Transferability is the biggest unknown. Both frameworks demonstrate expert-level steering on specific open-source MoE models. Whether the identified safety experts generalize across model families, training runs, or quantization levels is not established. If safety experts shift during fine-tuning or continued pretraining, every fine-tune could create a new set that needs independent identification.

The closed-model question is unresolved. Black-box output access does not directly reveal expert activation patterns, but side-channel analysis (timing differences, output distribution shifts under adversarial prompting) may provide enough signal to approximate which routing paths are safety-relevant. Whether that approximation is sufficient for effective steering is speculative.
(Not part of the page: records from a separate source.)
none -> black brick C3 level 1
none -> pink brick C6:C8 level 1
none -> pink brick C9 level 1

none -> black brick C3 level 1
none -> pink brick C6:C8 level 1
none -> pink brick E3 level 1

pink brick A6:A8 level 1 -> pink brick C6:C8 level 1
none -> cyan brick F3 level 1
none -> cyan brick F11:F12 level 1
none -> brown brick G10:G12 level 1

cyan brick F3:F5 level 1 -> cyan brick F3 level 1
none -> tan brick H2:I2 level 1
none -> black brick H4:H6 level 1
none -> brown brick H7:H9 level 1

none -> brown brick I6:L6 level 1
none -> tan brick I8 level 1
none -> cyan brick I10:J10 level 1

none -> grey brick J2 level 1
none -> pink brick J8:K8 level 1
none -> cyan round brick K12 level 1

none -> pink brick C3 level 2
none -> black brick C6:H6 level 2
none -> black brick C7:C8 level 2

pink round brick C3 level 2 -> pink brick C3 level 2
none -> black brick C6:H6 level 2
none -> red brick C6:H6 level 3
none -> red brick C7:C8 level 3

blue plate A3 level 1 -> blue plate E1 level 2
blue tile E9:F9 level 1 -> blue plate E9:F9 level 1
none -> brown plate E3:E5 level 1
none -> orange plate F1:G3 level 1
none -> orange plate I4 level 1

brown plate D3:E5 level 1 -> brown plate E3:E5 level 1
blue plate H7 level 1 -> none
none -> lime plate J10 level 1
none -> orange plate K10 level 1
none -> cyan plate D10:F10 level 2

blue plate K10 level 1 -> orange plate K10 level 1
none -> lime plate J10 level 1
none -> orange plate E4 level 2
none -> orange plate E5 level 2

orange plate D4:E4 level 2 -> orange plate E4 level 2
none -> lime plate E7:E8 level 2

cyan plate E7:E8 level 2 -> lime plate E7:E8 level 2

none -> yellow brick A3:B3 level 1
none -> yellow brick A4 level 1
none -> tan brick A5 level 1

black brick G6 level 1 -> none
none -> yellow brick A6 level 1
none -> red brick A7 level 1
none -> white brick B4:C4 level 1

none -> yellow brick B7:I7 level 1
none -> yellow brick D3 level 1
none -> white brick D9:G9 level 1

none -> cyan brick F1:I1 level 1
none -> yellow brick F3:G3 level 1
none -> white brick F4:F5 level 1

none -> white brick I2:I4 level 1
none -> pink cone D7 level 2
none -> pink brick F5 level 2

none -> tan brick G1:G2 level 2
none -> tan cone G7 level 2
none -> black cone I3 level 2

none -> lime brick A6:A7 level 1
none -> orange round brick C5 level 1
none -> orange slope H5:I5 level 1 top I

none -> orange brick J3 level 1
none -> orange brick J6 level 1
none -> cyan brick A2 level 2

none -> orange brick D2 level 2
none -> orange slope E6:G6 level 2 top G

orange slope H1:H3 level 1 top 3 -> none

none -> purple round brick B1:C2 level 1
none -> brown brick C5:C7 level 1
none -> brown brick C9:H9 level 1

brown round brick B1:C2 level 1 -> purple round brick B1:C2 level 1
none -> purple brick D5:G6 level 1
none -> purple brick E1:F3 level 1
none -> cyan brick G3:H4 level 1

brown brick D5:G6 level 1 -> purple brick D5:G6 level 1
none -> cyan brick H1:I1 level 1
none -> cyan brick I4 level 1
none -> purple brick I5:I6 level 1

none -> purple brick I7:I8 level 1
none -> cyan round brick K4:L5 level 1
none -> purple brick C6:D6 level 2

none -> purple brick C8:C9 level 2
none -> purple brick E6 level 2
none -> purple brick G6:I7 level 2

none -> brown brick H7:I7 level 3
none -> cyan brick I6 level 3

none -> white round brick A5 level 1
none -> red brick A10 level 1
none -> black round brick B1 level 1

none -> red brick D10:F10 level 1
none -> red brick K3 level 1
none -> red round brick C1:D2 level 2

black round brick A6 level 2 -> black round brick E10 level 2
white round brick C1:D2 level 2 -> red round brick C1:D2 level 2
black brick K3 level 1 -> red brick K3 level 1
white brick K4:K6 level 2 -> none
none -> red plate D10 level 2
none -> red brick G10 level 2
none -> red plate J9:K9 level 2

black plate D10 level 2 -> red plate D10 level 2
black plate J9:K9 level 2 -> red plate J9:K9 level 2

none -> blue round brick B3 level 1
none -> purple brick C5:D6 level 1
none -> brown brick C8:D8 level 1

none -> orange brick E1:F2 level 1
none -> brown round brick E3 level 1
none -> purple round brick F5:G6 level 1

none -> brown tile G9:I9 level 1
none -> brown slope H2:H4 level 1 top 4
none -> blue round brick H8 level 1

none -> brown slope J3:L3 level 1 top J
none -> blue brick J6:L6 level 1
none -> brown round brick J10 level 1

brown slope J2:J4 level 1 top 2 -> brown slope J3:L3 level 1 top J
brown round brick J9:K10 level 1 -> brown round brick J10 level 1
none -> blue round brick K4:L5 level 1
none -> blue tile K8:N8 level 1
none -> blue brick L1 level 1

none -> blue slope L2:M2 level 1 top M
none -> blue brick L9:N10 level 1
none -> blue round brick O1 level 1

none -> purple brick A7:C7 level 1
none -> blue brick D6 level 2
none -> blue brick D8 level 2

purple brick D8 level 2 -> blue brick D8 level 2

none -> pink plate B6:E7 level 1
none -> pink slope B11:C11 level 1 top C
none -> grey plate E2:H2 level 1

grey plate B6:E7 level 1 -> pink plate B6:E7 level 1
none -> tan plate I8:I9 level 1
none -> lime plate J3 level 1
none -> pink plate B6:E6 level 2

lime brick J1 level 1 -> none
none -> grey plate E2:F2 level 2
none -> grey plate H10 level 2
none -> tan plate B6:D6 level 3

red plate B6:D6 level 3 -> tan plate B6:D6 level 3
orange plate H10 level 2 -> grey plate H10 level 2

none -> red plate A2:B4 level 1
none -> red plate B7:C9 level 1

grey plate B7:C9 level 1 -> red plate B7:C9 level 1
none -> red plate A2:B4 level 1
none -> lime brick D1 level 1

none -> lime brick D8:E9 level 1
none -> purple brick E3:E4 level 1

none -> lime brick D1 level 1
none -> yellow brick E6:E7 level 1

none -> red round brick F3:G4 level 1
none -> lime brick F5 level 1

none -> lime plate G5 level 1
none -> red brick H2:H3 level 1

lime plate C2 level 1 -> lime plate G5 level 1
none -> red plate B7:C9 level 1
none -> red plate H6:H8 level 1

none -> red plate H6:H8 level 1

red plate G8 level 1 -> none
Both papers measure on benchmarks. Benchmark safety scores are a proxy for real-world refusal behavior, and the gap between the two is well-documented in the alignment literature. A model that scores 83.9% on a multi-turn jailbreak defense benchmark may still fail on adversarial prompts outside the benchmark’s distribution, with or without expert-level steering applied.

Frequently Asked Questions

How does expert-level steering differ from activation steering in dense models?

In dense LLMs, activation steering modifies continuous hidden-state representations across all layers, requiring empirical selection of injection points and scaling factors. Expert-level steering exploits the discrete routing structure unique to MoE architectures: you toggle which expert modules receive tokens, not the representations inside them. This makes the intervention more surgical but entirely architecture-dependent. The methodology cannot transfer to a dense model because there are no routing gates to manipulate.

What does identifying safety experts actually cost in compute?

SteerMoE’s identification step requires a single forward pass over paired safe and unsafe prompt sets while recording per-expert activation frequencies. No gradient computation or backpropagation is involved, putting the cost on par with one benchmark evaluation run. MASCing’s surrogate training and mask optimization is more expensive but runs once offline. After that, applying the steering mask to routing gates adds negligible per-token overhead during inference. The barrier is methodological expertise, not hardware.

Do identified safety experts survive quantization or compression?

Neither SteerMoE nor MASCing tests whether expert-level safety behavior persists through common compression methods such as INT4, GPTQ, or AWQ. Quantization can shift routing decisions by changing the numerical precision of gating computations, which means the safety-associated experts identified in a full-precision model may not correspond to the same modules in a compressed variant. Each quantized checkpoint would likely require an independent identification pass, multiplying the auditing burden for deployers who distribute multiple model formats.

What is the strategic problem with publicly hardening safety experts?

Both papers demonstrate that the same paired-input methodology used to identify and reinforce safety experts also reveals which experts to suppress. If a deployer publishes the results of per-expert safety hardening, or if the hardened model’s routing patterns can be recovered through probing, the attacker’s search space collapses from the full model to a handful of identified modules. The arXiv cs.CL listings alone show 228 entries on a single day in June 2026, indicating that routing-level safety research is producing multiple independent frameworks for expert identification faster than defenses against expert suppression can be developed.